‘Lord Cummerbund, as you know there has been considerable public disquiet about the conviction of Henry Ingram. You have come before this inquiry voluntarily but I want you to answer the questions put to you as fully and frankly as possible. Is that clear?’
‘Perfectly clear, but as Ingram has been dead for more than a year I don’t really see the point.’
‘Lord Cummerbund, an innocent man may have been found guilty of a terrible crime. If such an injustice has been done, would you not agree, as the former most senior law officer of the land, that it should be undone?’
‘Oh, quite, quite. Fat lot of good it’ll do him, though.’
‘Now, in your former capacity you drew up the charges against Mr Ingram and it was of those charges that he was eventually found guilty. Were you then, and are you still, satisfied that the court reached the correct verdict?’
‘Absolutely. Not a shred of doubt about it.’
‘And do you agree that this verdict could not have been reached without the evidence of the witness Morgan Curtis.’
‘Oh, yes, that was crucial.’
‘Then why in an interview some years after the trial did you describe Mr Curtis, the prosecution’s key witness, as, I quote, “a soft-boiled egg”? What exactly did you mean by that?’
‘Well, you know. You crack open the shell and it’s all a bit runny inside. Underdone.’

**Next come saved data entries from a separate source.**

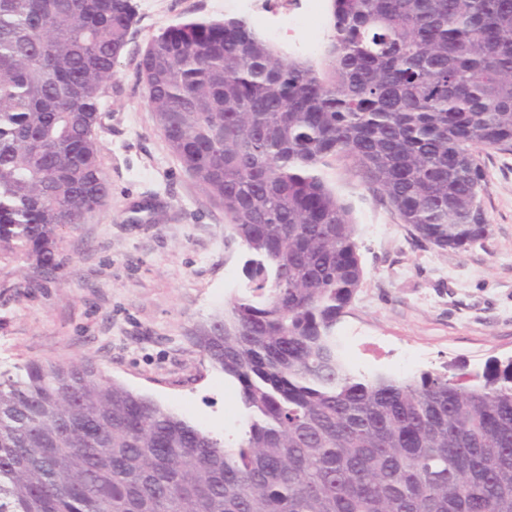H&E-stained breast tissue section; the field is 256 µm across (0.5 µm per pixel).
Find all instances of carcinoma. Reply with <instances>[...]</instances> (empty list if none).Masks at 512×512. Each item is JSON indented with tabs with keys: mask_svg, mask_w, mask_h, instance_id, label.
<instances>
[{
	"mask_svg": "<svg viewBox=\"0 0 512 512\" xmlns=\"http://www.w3.org/2000/svg\"><path fill=\"white\" fill-rule=\"evenodd\" d=\"M328 71L247 20L168 27L139 62L158 130L224 205L247 289L196 338L240 388L229 443L89 357L0 379V512H512V360L484 380L351 374L363 278L329 156L420 242L483 240L485 149L512 152V0H331ZM132 0H0V259L58 268L110 198L101 99Z\"/></svg>",
	"mask_w": 512,
	"mask_h": 512,
	"instance_id": "carcinoma-1",
	"label": "carcinoma"
}]
</instances>
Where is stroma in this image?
Returning a JSON list of instances; mask_svg holds the SVG:
<instances>
[{"instance_id":"stroma-1","label":"stroma","mask_w":512,"mask_h":512,"mask_svg":"<svg viewBox=\"0 0 512 512\" xmlns=\"http://www.w3.org/2000/svg\"><path fill=\"white\" fill-rule=\"evenodd\" d=\"M136 22L107 86L96 134L111 196L61 230L55 278L0 260V373L92 357L101 372L206 431L237 436L239 389L195 336L245 291V250L227 242L223 206L185 171L156 127L138 72L169 26L219 21L215 0H133ZM487 237L444 258L417 242L351 159L320 173L356 228L362 283L335 328L356 374L482 379L512 360V152L481 155Z\"/></svg>"}]
</instances>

‘You also referred to him as “not the sharpest tool in the box” and “an apple short of a picnic”. Were these rather unoriginal clichés intended to suggest that Mr Curtis was not intelligent?’
‘He was as thick as two short planks. Not all there.’

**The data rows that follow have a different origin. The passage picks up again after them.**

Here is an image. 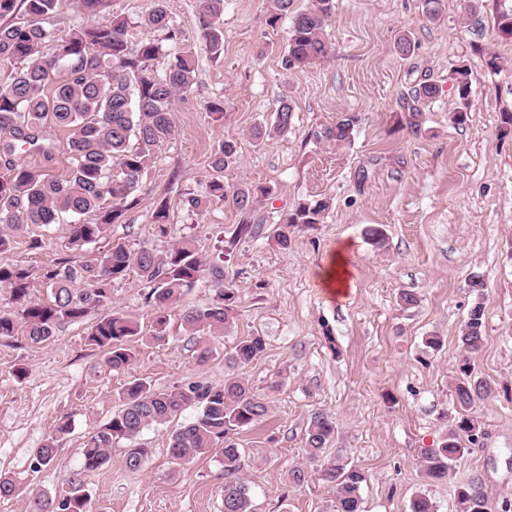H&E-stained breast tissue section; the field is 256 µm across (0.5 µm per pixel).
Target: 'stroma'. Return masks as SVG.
Masks as SVG:
<instances>
[{
  "instance_id": "stroma-1",
  "label": "stroma",
  "mask_w": 512,
  "mask_h": 512,
  "mask_svg": "<svg viewBox=\"0 0 512 512\" xmlns=\"http://www.w3.org/2000/svg\"><path fill=\"white\" fill-rule=\"evenodd\" d=\"M325 33L329 57L286 70L283 53L290 17L266 23V0H224V55L212 58L199 24V0H166L171 20L195 52L196 84L177 96V134L157 150L135 193L136 204L84 257L104 253L115 241L166 252L191 241L199 255L222 262L238 294V313L223 335L212 337L213 356L196 360V338L180 314L208 306L214 291L200 282L173 309L168 337L152 342L154 311L136 275L112 286V308L135 317L141 339L129 369L107 368L87 340L90 320L62 324L53 342L33 346L0 339V473L13 479L15 495L0 498V512H30L36 496L62 497L72 472L82 471V450L92 432L109 421L118 394L143 378L157 388L194 380L223 381L232 373L224 354L242 337L260 333L264 353L240 374L255 393L269 395L263 422L236 435L242 478L253 512H335L330 486L310 478L288 482L290 467L303 463L305 434L321 411L336 424L329 455L361 468L364 512H409L411 499L428 495L438 512H456L455 489L473 475L496 512L512 508V40L499 37L494 18L512 0H481L470 14L465 0H440L428 19L424 0H335ZM410 32L415 44L400 55L396 41ZM505 67L492 71L488 53ZM470 71L472 92L459 99L453 88L458 66ZM435 82L440 94L421 111L405 105L414 85ZM294 106L287 135L258 143L255 125L270 120L281 97ZM223 101L216 118L208 102ZM466 119L454 120L457 112ZM357 119L353 140L335 144L322 136L337 117ZM52 157L21 152L22 162L63 177L71 163L69 130L47 126ZM235 140L236 160L225 168L226 185L273 188L272 215L289 212L316 196L328 198L323 221L295 231L288 249L270 240L225 246L240 221L228 203L202 214L188 211L187 195H206L215 173L212 152ZM170 207V233L159 236L153 213ZM385 225L387 244L372 247L368 225ZM69 220L32 224L0 265L31 270L34 299L46 297L45 269L74 259L67 247ZM40 248H31V240ZM346 248L349 292L327 293L321 271L337 248ZM485 288L474 292L472 276ZM417 294L406 309L400 291ZM485 306V341L475 371L492 394L477 405L483 432L448 480L422 473V449L444 436L457 414L452 382L459 359L458 335L472 304ZM441 336L433 351L425 336ZM24 376H17V368ZM284 377L277 392L273 378ZM71 429L58 442L54 461L36 467L34 452L60 418ZM169 426L146 429L139 438L149 454L142 470L125 466L126 441L113 444L109 463L82 471L90 512H222L224 463L212 451L185 464L168 453Z\"/></svg>"
}]
</instances>
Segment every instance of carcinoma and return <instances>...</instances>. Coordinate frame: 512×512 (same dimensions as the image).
I'll use <instances>...</instances> for the list:
<instances>
[{"instance_id": "obj_1", "label": "carcinoma", "mask_w": 512, "mask_h": 512, "mask_svg": "<svg viewBox=\"0 0 512 512\" xmlns=\"http://www.w3.org/2000/svg\"><path fill=\"white\" fill-rule=\"evenodd\" d=\"M25 6V16L12 23L0 24V134L3 140V167L0 168V251L8 249L15 236L29 224H55L63 214H97L94 222L76 221L70 225L69 245L80 250L102 238L108 226L115 224L131 208L130 200L154 154L164 142L176 135L172 102L193 89L196 77L194 52L185 48L170 60L163 74L149 67L163 52L161 43L151 37L130 39L129 22L114 16L80 27L59 38L45 26L46 20L59 12L61 0H0V18L16 12V2ZM166 0H154L144 26L166 32L175 40L174 28L166 9ZM269 26L292 15L288 30L284 68H300L327 56L330 47L324 27L334 9V0H310L299 12L292 11L293 0H269ZM224 0H202L200 23L213 58L224 55V30L221 17ZM455 91L465 99L471 93L469 71L460 66L454 71ZM439 86L425 80L415 86L413 98L423 105L439 95ZM293 108L288 97L269 122L254 127V138L262 142L288 133ZM68 128V148L72 168L58 179L34 170L12 158L17 145L51 157L54 144L44 135V125ZM357 118L341 115L324 137L337 144L353 137ZM236 145L231 139L219 143L213 151L212 168L220 172L235 162ZM273 194L269 186L245 185L228 189L216 179L208 195L189 196L188 209L197 212L214 203L231 202L241 214L228 247L241 239H255L270 223L264 211ZM329 208L326 198L298 204L280 217L272 231L273 241L286 250L294 230L314 228ZM368 242L376 249L387 240L383 225L365 229ZM135 271L147 285L146 302L155 310L153 339L166 338L168 312L184 292L206 280L215 288L213 302L203 308L182 311V322L194 336H213L233 322L237 311V293L226 281L224 268L208 262L193 244L180 240L163 254L147 246L130 249L114 242L102 255L81 260L74 265L49 268L42 281L49 299L30 298L32 272L17 266H0V288L9 290L15 315H0V337L20 338L30 344H44L54 339L63 323L79 322L90 311L108 309L112 304V284ZM84 283L78 290L76 281ZM483 301L475 302L467 312L458 336L461 358L454 382L458 418L435 448H426L420 467L430 480H446L453 464L479 445L475 435L481 432L473 413L476 403L491 395V386L475 375L474 358L482 349L485 336ZM139 335L138 322L121 311L109 312L90 328L88 342L104 355V363L113 370L130 366L135 353L131 338ZM266 349L263 336H246L232 347L225 361L245 368ZM120 409L98 427L82 451V470L106 466L114 441L129 442L125 452L128 470L142 469L148 450L136 440L152 427L167 424L189 407L198 409L195 418L175 429L169 438V453L185 464L221 448L224 457V512H252L248 487L238 474L242 454L234 436L265 419L270 400L254 393L244 378L227 375L221 382L192 381L182 386L159 389L144 379L129 382L119 396ZM70 421H60L55 433L34 455L36 465L50 464L55 456L56 434L68 431ZM335 432V424L323 413H315L306 430L307 461L313 466L289 470V482L301 486L315 473L329 485L336 500V512H363L360 488L364 472L339 458L324 457ZM69 491L61 498H37L33 512H89L88 493L81 473L68 478ZM457 512H493L482 490L479 477L457 486Z\"/></svg>"}]
</instances>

‘So you continue to disparage the intelligence and reliability of this witness, without whose evidence, as you have admitted, the guilty verdict imposed on Mr Ingram could not have been reached?’
‘Oh, come on, it’s all over now. We all know Ingram did it. Does it really matter if Mr Curtis’s paella was missing a few prawns? Let sleeping dogs lie, that’s what I say. Right, is that it? Let’s go to the pub.’